▸ USING THE INFORMATION:
(a) In the Environment Scrutiny Panel minutes, which councillor attended as a substitute for Councillor Clark?
(b) Extend the Environment Scrutiny Panel minutes past their final sentence.

▸ SELECTED PASSAGE:
*****
Environment Scrutiny Panel Minutes

Environment Scrutiny Panel Minutes

Monday 22 October 2012
1:30 p.m.
Spencer Room, Town Hall, Middlesbrough

Attendance Details

Councillor R Kerr (Chair); Councillor R Brady, Councillor J G Cole, Councillor D Davison and Councillor T Harvey (substitute for Councillor Clark).
R Marron - Estates Team Manager, Cleveland Police.
S Leng - Estates Manager, Cleveland Police.
A Crawford and J Dixon.
Apologies for absence:
Councillor G B Clark, Councillor C Hobson, Councillor M Saunders, Councillor P Sharrocks
Declarations of interest:

There were no Declarations of Interest made by Members at this point in the meeting.

Item Number Item/Resolution

The Minutes of the Environment Scrutiny Panel meeting held on 1 October 2012 were submitted and approved as a correct record.


The Scrutiny Support Officer submitted a covering report providing the Panel with further information in relation to environmental awareness of other public bodies, particularly information regarding energy and carbon reduction measures.
*****
▸ DATA PROVIDED:
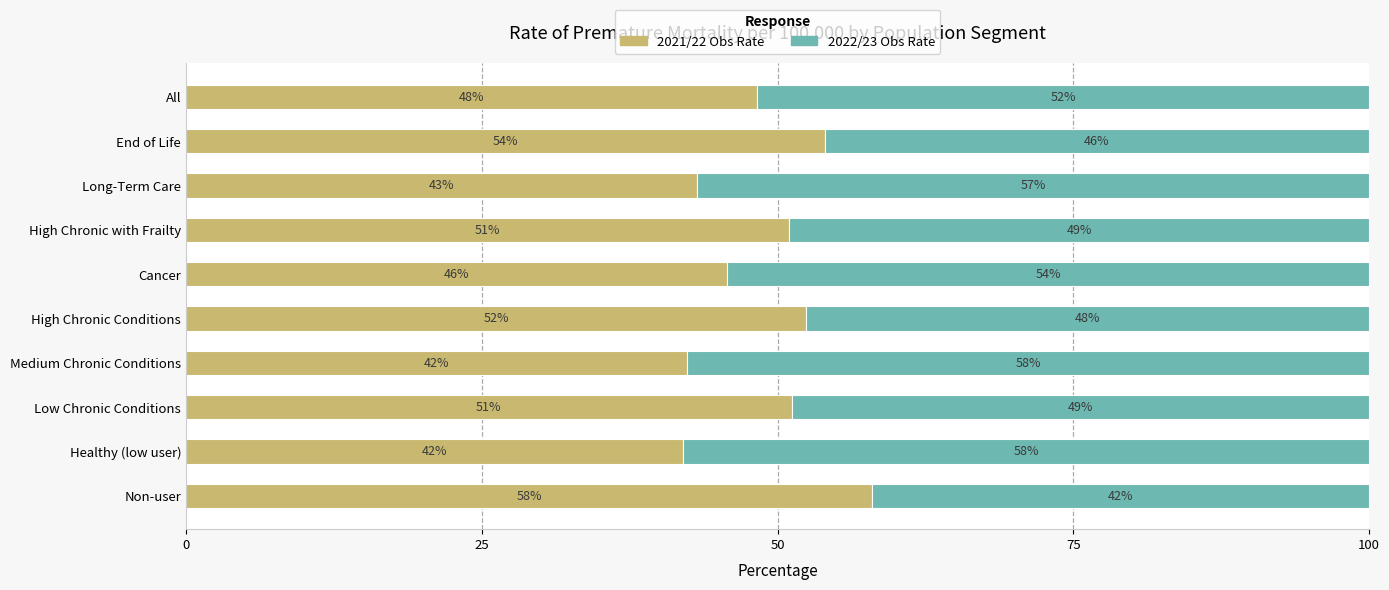

What are all the series names shown in the legend?

2021/22 Obs Rate, 2022/23 Obs Rate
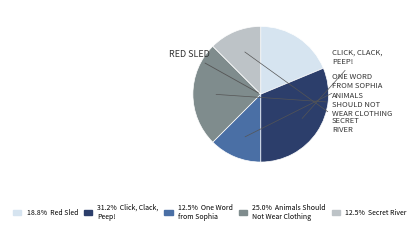

Is there any slice that represents more than half of the pie?

No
*****
▸ TASK-BY-TASK RESULTS:
(a) Councillor T Harvey

(b)
To date, the Panel had heard from representatives of Teesside University and Fabrick Housing Group and further meetings would be arranged to hear from representatives of other relevant organisations.


R Marron and S Leng, Estates Team, Cleveland Police, were in attendance at the meeting to present information regarding the work that had been undertaken by the Police in respect of energy and carbon reduction.


R Marron, Estates Team Manager, explained that he was responsible for the management of Cleveland Police premises and that his team had been outsourced approximately two years ago to deliver the service to Cleveland Police. A Benchmarking Group had been established for reporting purposes in order to compare with other forces. Cleveland Police did not have a specialist energy manager, therefore, the Estates Team looked at how best to encourage energy reduction through cultural changes and through liaison with energy consultants.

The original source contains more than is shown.